I've been trying to get a feel for Q-learning and reinforcement learning in general by implementing the algorithms for simplified problems. I was able to get a Q-learning algorithm with TD($\lambda$) to work online using eligibility traces on a problem with a finite set of states and actions.
Now I'm trying to apply Q-learning to a problem with continuous states and actions. I know that the lookup table for Q can be replaced by a function approximator, but extending TD(0) to TD($\lambda$) in an online algorithm seems less trivial.
I've seen it mentioned that eligibility traces can be applied to the weights of the function approximator rather than the state-action space. But I'm unclear on (1) how the calculations are equivalent, and (2) how it solves the problem as the weight space is also continuous.
Additionally, updating according to the eligibility traces seems to be very inefficient in this context. If I were using a multi-layer perception function approximator, wouldn't I have to run multiple backpropagations in each time step for the different trace updates?
How are these problems dealt with in practice?

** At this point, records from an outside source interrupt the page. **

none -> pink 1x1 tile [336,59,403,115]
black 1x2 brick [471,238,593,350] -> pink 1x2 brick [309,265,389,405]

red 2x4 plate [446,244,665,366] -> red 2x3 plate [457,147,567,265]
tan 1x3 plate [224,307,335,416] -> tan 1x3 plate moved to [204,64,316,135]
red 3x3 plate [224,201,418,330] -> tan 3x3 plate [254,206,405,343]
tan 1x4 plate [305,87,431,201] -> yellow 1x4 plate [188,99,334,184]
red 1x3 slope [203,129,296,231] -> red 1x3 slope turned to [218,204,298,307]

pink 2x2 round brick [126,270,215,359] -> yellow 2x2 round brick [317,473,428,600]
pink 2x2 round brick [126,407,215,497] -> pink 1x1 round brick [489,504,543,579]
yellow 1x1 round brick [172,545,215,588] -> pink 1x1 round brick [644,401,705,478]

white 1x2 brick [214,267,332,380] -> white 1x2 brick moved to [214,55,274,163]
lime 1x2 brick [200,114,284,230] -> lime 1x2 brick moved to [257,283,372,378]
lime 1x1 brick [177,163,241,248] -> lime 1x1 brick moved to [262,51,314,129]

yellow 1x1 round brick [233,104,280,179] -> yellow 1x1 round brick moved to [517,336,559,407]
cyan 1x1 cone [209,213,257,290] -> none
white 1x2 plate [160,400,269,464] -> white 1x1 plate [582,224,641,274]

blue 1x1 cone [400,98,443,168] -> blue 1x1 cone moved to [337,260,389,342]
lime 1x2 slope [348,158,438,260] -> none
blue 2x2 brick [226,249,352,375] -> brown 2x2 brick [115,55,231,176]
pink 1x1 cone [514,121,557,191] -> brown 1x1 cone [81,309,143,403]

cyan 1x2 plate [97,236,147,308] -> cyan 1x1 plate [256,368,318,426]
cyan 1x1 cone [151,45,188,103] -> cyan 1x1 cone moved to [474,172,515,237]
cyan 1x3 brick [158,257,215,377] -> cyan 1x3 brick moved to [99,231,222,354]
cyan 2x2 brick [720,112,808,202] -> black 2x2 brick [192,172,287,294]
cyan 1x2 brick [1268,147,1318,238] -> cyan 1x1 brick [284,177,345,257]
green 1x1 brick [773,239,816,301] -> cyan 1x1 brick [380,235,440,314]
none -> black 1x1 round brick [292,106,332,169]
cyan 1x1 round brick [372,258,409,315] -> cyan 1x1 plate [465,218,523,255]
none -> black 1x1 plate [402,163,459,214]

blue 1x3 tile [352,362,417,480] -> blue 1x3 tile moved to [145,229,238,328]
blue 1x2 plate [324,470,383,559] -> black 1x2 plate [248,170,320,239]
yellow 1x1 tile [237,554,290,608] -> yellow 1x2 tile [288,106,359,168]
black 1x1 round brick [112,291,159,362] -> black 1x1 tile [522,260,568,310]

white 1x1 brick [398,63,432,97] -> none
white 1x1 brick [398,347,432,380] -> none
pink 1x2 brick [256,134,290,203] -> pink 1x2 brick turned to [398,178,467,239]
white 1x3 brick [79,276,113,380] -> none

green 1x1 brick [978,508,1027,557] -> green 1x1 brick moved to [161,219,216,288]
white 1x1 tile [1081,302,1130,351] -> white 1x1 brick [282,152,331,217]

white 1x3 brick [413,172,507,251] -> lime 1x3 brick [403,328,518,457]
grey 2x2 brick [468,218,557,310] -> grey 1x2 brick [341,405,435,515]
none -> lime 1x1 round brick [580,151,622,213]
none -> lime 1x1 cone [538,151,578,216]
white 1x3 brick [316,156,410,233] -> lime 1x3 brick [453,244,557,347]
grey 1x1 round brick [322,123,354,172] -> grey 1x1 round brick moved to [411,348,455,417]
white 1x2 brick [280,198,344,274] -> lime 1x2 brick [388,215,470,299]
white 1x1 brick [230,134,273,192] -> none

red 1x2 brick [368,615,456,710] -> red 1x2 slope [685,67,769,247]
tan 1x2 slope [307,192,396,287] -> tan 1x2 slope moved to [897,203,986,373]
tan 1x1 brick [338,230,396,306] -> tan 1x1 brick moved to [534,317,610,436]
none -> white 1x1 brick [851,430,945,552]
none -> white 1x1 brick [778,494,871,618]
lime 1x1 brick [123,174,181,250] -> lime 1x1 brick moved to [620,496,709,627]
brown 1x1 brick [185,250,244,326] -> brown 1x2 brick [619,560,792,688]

A couple of ideas I have that may or may not be legitimate:
Keep the eligibility trace as a lookup table that is reset between episodes (enforce episodes even if they are artificial to the problem by terminating at some given time step?). Though this doesn't really solve the backprop issue unless the episodes are very small.
Keep a running queue of the past n visited state-actions and only apply the eligibility trace updates to those state-actions. With $\lambda = 0.9$, after ~20 iterations the updates become so marginal; couldn't the rest just be thrown away and still maintain a good approximation of the TD($\lambda$) return?
Any ideas/clues/hints would be helpful.